Kusen – de Guy Mokuho Mercier
« Sachez-le, dit Shantideva*, l’esprit d’éveil présente deux aspects : d’une part, l’aspiration à l’éveil, et d’autre part, l’engagement dans l’éveil ».
Quand nous venons nous asseoir dans le dojo, nous répondons à cette aspiration intérieure mystérieuse de l’esprit d’éveil et nous nous engageons dans l’éveil, peut-être sans même le comprendre.
« Alors, tenez le ferme, cet esprit d’éveil, car c’est votre propre trésor » continue Shantideva.
Et quel est notre propre trésor ?
Il est ce que le Bouddha appelle ‘’le Trésor de l’œil de la Vraie Loi’’, le Shôbôgenzô, titre que Maître Dôgen a donné à son œuvre. C’est pour trouver ce trésor que, nous venons pratiquer dans le dojo.
Assis, dans la pleine conscience de ce qui Est, nous accomplissons la raison même de notre existence. Le mystère se révèle dans la Présence. Nous nous asseyons et nous regardons l’impermanence, l’apparition et la disparition des choses, sans rien saisir, sans rien rejeter. Se laisser Être sans opposer le poids et la résistance des pensées discriminantes, des opinions conditionnées, des attentes et des peurs. Une acceptation inconditionnelle de ce qui apparaît dans notre propre esprit et que contemple le Trésor de l’Œil, Genzô. Un non-faire vivant, attentif et curieux, libéré du désir de devenir ceci ou cela.
Car pour percevoir les sensations, pour écouter les sons, sentir les odeurs, voir les lumières et les couleurs, pour contempler l’impermanence, nous n’avons aucun effort à faire.

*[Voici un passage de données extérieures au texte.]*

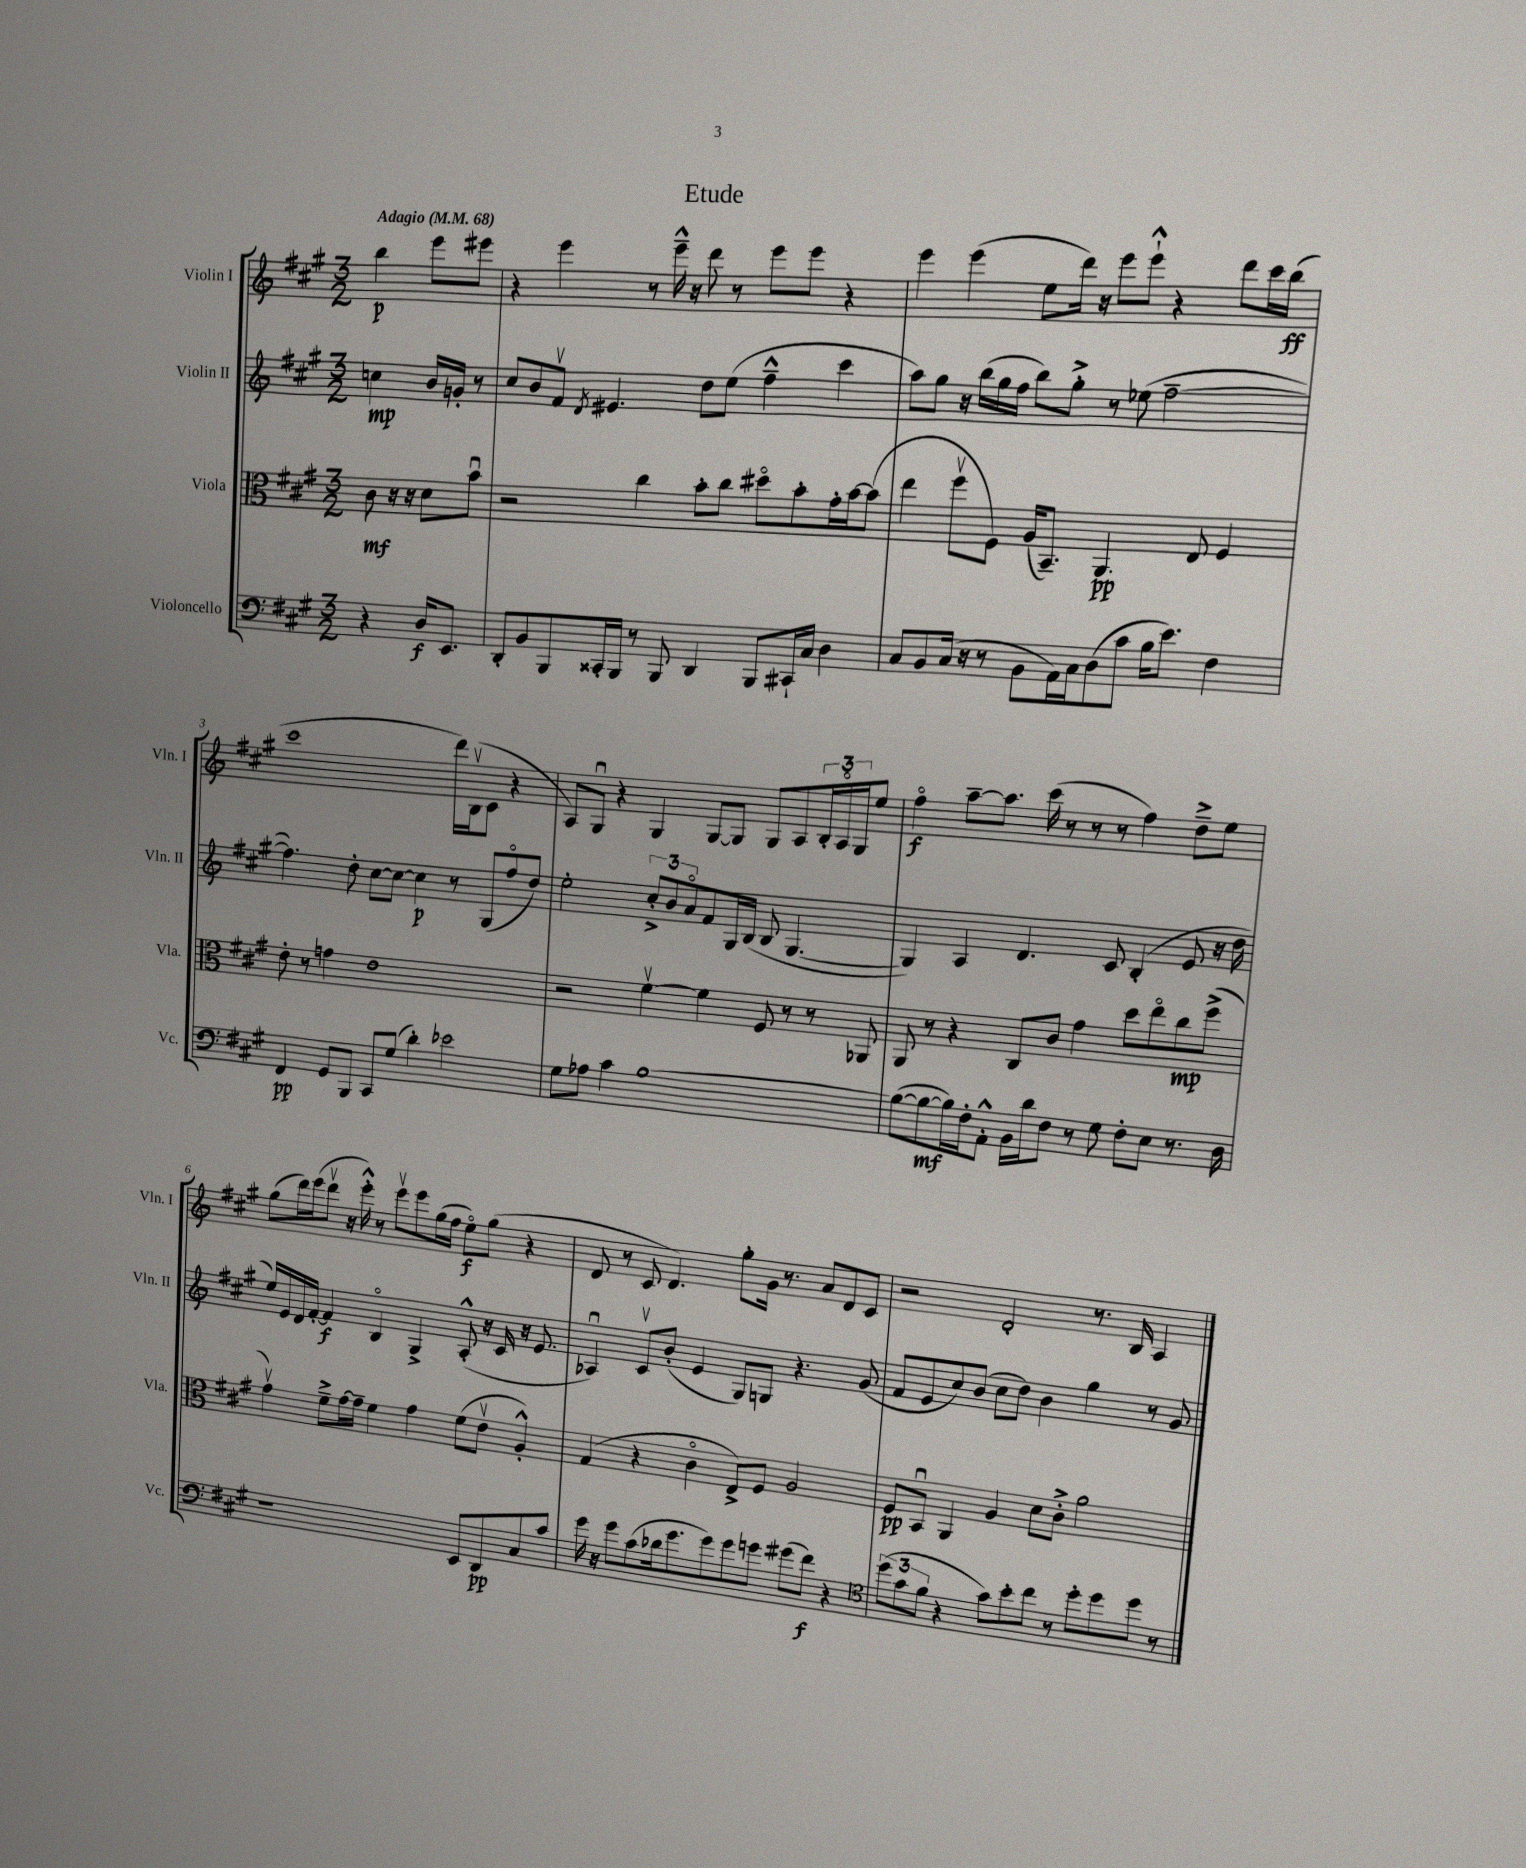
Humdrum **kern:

**kern	**dynam	**kern	**dynam	**kern	**dynam	**kern	**dynam
*part4	*part4	*part3	*part3	*part2	*part2	*part1	*part1
*staff4	*staff4	*staff3	*staff3	*staff2	*staff2	*staff1	*staff1
*I"Violoncello	*	*I"Viola	*	*I"Violin II	*	*I"Violin I	*
*I'Vc.	*	*I'Vla.	*	*I'Vln. II	*	*I'Vln. I	*
*clefF4	*	*clefC3	*	*clefG2	*	*clefG2	*
*k[f#c#g#]	*	*k[f#c#g#]	*	*k[f#c#g#]	*	*k[f#c#g#]	*
*M3/2	*	*M3/2	*	*M3/2	*	*M3/2	*
*MM68	*	*MM68	*	*MM68	*	*MM68	*
=	=	=	=	=	=	=	=
!	!	!	!	!	!	!LO:TX:a:B:t=Adagio	!
4r	.	8c#\	mf	4ccn\	mp	4bb\	p
.	.	16r	.	.	.	.	.
.	.	16r	.	.	.	.	.
16D/KL	f	8d\L	.	16b/LL	.	8eee\L	.
8.EE/J	.	.	.	16gn'/JJ	.	.	.
.	.	8bu\J	.	8r	.	8eee#X\J	.
=1	=1	=1	=1	=1	=1	=1	=1
8DD'/L	.	2r	.	8cc#/L	.	4r	.
8BB/	.	.	.	8b/	.	.	.
8BBB/	.	.	.	8f#v/J	.	4eee\	.
.	.	.	.	8qd/	.	.	.
16CC##X'/L	.	.	.	4.e#X/	.	.	.
16BBB/JJ	.	.	.	.	.	.	.
8r	.	4cc#\	.	.	.	8r	.
8BBB/	.	.	.	.	.	16eee~^^\	.
.	.	.	.	.	.	16r	.
4DD/	.	8b'\L	.	8dd\L	.	8ddd\	.
.	.	8cc#\J	.	(8ee\J	.	8r	.
8BBB/L	.	8dd#X\L	.	4ff#~^^\	.	8eee\L	.
16CC#X`/L	.	8b'\	.	.	.	8eee\J	.
16C#/JJ	.	.	.	.	.	.	.
4D\	.	16g#'\L	.	4ccc#\	.	4r	.
.	.	[16b\J	.	.	.	.	.
.	.	(8b\J]	.	.	.	.	.
=2	=2	=2	=2	=2	=2	=2	=2
8C#/L	.	4ee\	.	8aa\L)	.	4eee\	.
8BB/	.	.	.	8gg#\J	.	.	.
(16C#/Jk	.	8ff#v\L	.	16r	.	(4eee\	.
16r	.	.	.	(16bb\LL	.	.	.
8r	.	8F#\J)	.	16gg#\	.	.	.
.	.	.	.	16ff#\JJ	.	.	.
8BB\L	.	(16A/KL	.	8bb\L)	.	8ee\L	.
.	.	8.BB~/J)	.	.	.	.	.
16AA\L)	.	.	.	8gg#'^\J	.	16ddd\Jk)	.
16C#\J	.	.	.	.	.	16r	.
(8D\	.	4.AA/	pp	8r	.	8eee\L	.
8c#\J	.	.	.	(8ee-X\	.	8eee`^^\J	.
16B\KL	.	.	.	[2ff#~\	.	4r	.
8.e\J)	.	.	.	.	.	.	.
.	.	8E/	.	.	.	.	.
4F#\	.	4F#/	.	.	.	8ddd\L	.
.	.	.	.	.	.	16ccc#\L	.
.	.	.	.	.	.	(16bb\JJ	ff
!!LO:LB:g=z
=3	=3	=3	=3	=3	=3	=3	=3
4FF#/	pp	8e'\	.	4.ff#\])	.	1ccc#	.
.	.	8r	.	.	.	.	.
8GG#/L	.	4gn\	.	.	.	.	.
8BBB/J	.	.	.	8dd'\	.	.	.
8CC#/L	.	1e	.	[8cc#\L	.	.	.
(8G#/J	.	.	.	8cc#\J_	.	.	.
4d'\)	.	.	.	4cc#\]	p	.	.
2e-X\	.	.	.	8r	.	16ddd\LL)	.
.	.	.	.	.	.	(16Bv\J	.
.	.	.	.	(8G#/L	.	8c#\J	.
.	.	.	.	8ff#/	.	4r	.
.	.	.	.	8dd/J)	.	.	.
=4	=4	=4	=4	=4	=4	=4	=4
8G#\L	.	2r	.	2ee'\	.	8A/L)	.
8A-X\J	.	.	.	.	.	8G#u/J	.
4c#\	.	.	.	.	.	4r	.
[1B	.	[4f#v\	.	12cc#'^/L	.	4G#/	.
.	.	.	.	12b/	.	.	.
.	.	.	.	12a/	.	.	.
.	.	4f#\]	.	8f#/	.	[8G#/L	.
.	.	.	.	16G#/L	.	8G#/J]	.
.	.	.	.	(16B/JJ	.	.	.
.	.	8F#/	.	8B/	.	8G#/L	.
.	.	8r	.	[4.G#/	.	8A/	.
.	.	8r	.	.	.	24B'/L	.
.	.	.	.	.	.	24A/	.
.	.	.	.	.	.	24G#/J	.
.	.	8AA-X/	.	.	.	8ee/J	.
=5	=5	=5	=5	=5	=5	=5	=5
(8B\L_	.	8AA/	.	4G#/])	.	4ff#\	f
8B\_	mf	8r	.	.	.	.	.
16B\L])	.	4r	.	4A/	.	[8aa~\L	.
16F#'\J	.	.	.	.	.	.	.
8AA'^^\J	.	.	.	.	.	8.aa\J]	.
16BB\LL	.	8C#/L	.	4.d/	.	.	.
16d\J	.	.	.	.	.	(16ccc#\	.
8F#\J	.	8c#/J	.	.	.	8r	.
8r	.	4g#\	.	.	.	8r	.
8G#\	.	.	.	8c#/	.	8r	.
8F#'\L	.	8dd\L	.	(4B'/	.	4ff#\)	.
8E\J	.	8ee\	.	.	.	.	.
8.r	.	8cc#\	mp	8e/	.	8dd~^\L	.
.	.	(8ff#^\J	.	16r	.	8ee\J	.
16D\	.	.	.	16dd\	.	.	.
!!LO:LB:g=z
=6	=6	=6	=6	=6	=6	=6	=6
1r	.	4g#v\)	.	16ee/LL)	.	(8gg#\L	.
.	.	.	.	16e/	.	.	.
.	.	.	.	16d/	.	16ddd\L)	.
.	.	.	.	[16f#'/JJ	.	(16eee\J	.
.	.	8f#~^\L	.	4f#/]	f	8dddv\J	.
.	.	[16g#\L	.	.	.	16r	.
.	.	16g#~\JJ]	.	.	.	16eee'^^\)	.
.	.	4f#\	.	4B/	.	8r	.
.	.	.	.	.	.	8eeev\L	.
.	.	4g#\	.	4G#^/	.	8eee\	.
.	.	.	.	.	.	(16gg#\L	.
.	.	.	.	.	.	16ff#\JJ	.
8EE/L	.	(8f#\L	.	(8A'^^/	.	8ee\L)	f
8DD/	pp	8ev\J	.	16r	.	(8gg#\J	.
.	.	.	.	16c#/	.	.	.
8C#/	.	4A'^^/)	.	16r	.	4r	.
.	.	.	.	8.e/	.	.	.
8c#/J	.	.	.	.	.	.	.
=7	=7	=7	=7	=7	=7	=7	=7
16g#\	.	(4G#/	.	4A-Xu/)	.	8d/	.
16r	.	.	.	.	.	.	.
8g#\L	.	.	.	.	.	8r	.
(8c#\	.	4r	.	8c#v/L	.	8c#/	.
16d-X\k	.	.	.	(8b'/J	.	4.d/)	.
8.g#\	.	.	.	.	.	.	.
.	.	4c#\	.	4e/	.	.	.
8g#\)	.	.	.	.	.	.	.
8g#\	.	8E^/L)	.	8G#/L)	.	8gg#'\L	.
8gn\J	.	8F#/J	.	8Gn/J	.	16g#\Jk	.
.	.	.	.	.	.	8.r	.
(8g#X\L	.	2A/	.	4.r	.	.	.
8f#\J)	f	.	.	.	.	8a/L	.
4r	.	.	.	.	.	8d/	.
.	.	.	.	(8g#/	.	8c#/J	.
=8	=8	=8	=8	=8	=8	=8	=8
*clefC4	*	*	*	*	*	*	*
(12dd\L	.	8F#/L	pp	8f#/L	.	2r	.
12g#\	.	.	.	.	.	.	.
.	.	8BBu/J	.	8e/	.	.	.
12f#\J	.	.	.	.	.	.	.
4r	.	4AA/	.	8cc#/)	.	.	.
.	.	.	.	(8b/J	.	.	.
8g#\L)	.	4A/	.	8cc#\L	.	2d'/	.
8b'\	.	.	.	8dd\J)	.	.	.
8cc#\J	.	8d\L	.	4b\	.	.	.
8r	.	8c#'^\J	.	.	.	.	.
8dd'\L	.	2a\	.	4gg#\	.	8.r	.
8dd\	.	.	.	.	.	.	.
.	.	.	.	.	.	16B/	.
8dd\J	.	.	.	8r	.	4A/	.
8r	.	.	.	8g#/	.	.	.
==	==	==	==	==	==	==	==
*-	*-	*-	*-	*-	*-	*-	*-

Simplement accepter ‘’ce qui vient à nous’’ et garder l’œil ouvert ! Il s’agit juste de nous confier, de nous laisser Être dans ce moment présent insaisissable et de nous rencontrer nous-mêmes dans notre propre lumière. Le Trésor est toujours déjà là et l’esprit d’éveil se révèle à lui-même !
Shantideva poursuit : « Au moment même où l’esprit d’éveil naît en eux, les plus misérables des prisonniers du Samsara**, méritent le nom de Bodhisattva ».
Nous ne devenons pas un bodhisattva en forçant notre volonté personnelle à courir vers un devenir imaginaire. Ce n’est pas un nom qui récompense des efforts, ni un nouveau statut qui nous différencie des autres !
L’esprit d’éveil est notre propre Trésor de l’œil et quand, dans la Présence vivante, il s’illumine en nous-mêmes, nous retrouvons le bodhisattva que nous avons toujours été, quelqu’un de fondamentalement bon et aimant. Un avec toute chose, avec chaque être : il n’y a plus de séparation, plus ni sujet ni objet, simplement total engagement dans l’éveil qui s’actualise de lui-même (genjo koan). C’est cela le secret de zazen, accepter de se laisser Être, simplement. C’est ainsi que le bodhisattva se révèle.
« N’abandonnez pas l’esprit d’éveil, recommande Shantideva, et vous traverserez les mille douleurs de l’existence, vous calmerez les souffrances des êtres et vous goûterez mille et mille bonheurs. J’ai quelque chose à offrir pour les êtres. Je renonce à moi-même et je me donne au Bouddha tout entier sans réserve ».
*Shāntideva, (685-763) moine indien de la Voie du milieu (madhyamika) une des principales écoles du bouddhisme mahāyāna.
**Samsāra, c’est le monde de l’errance perpétuelle, le monde de l’illusion, du moi conditionné.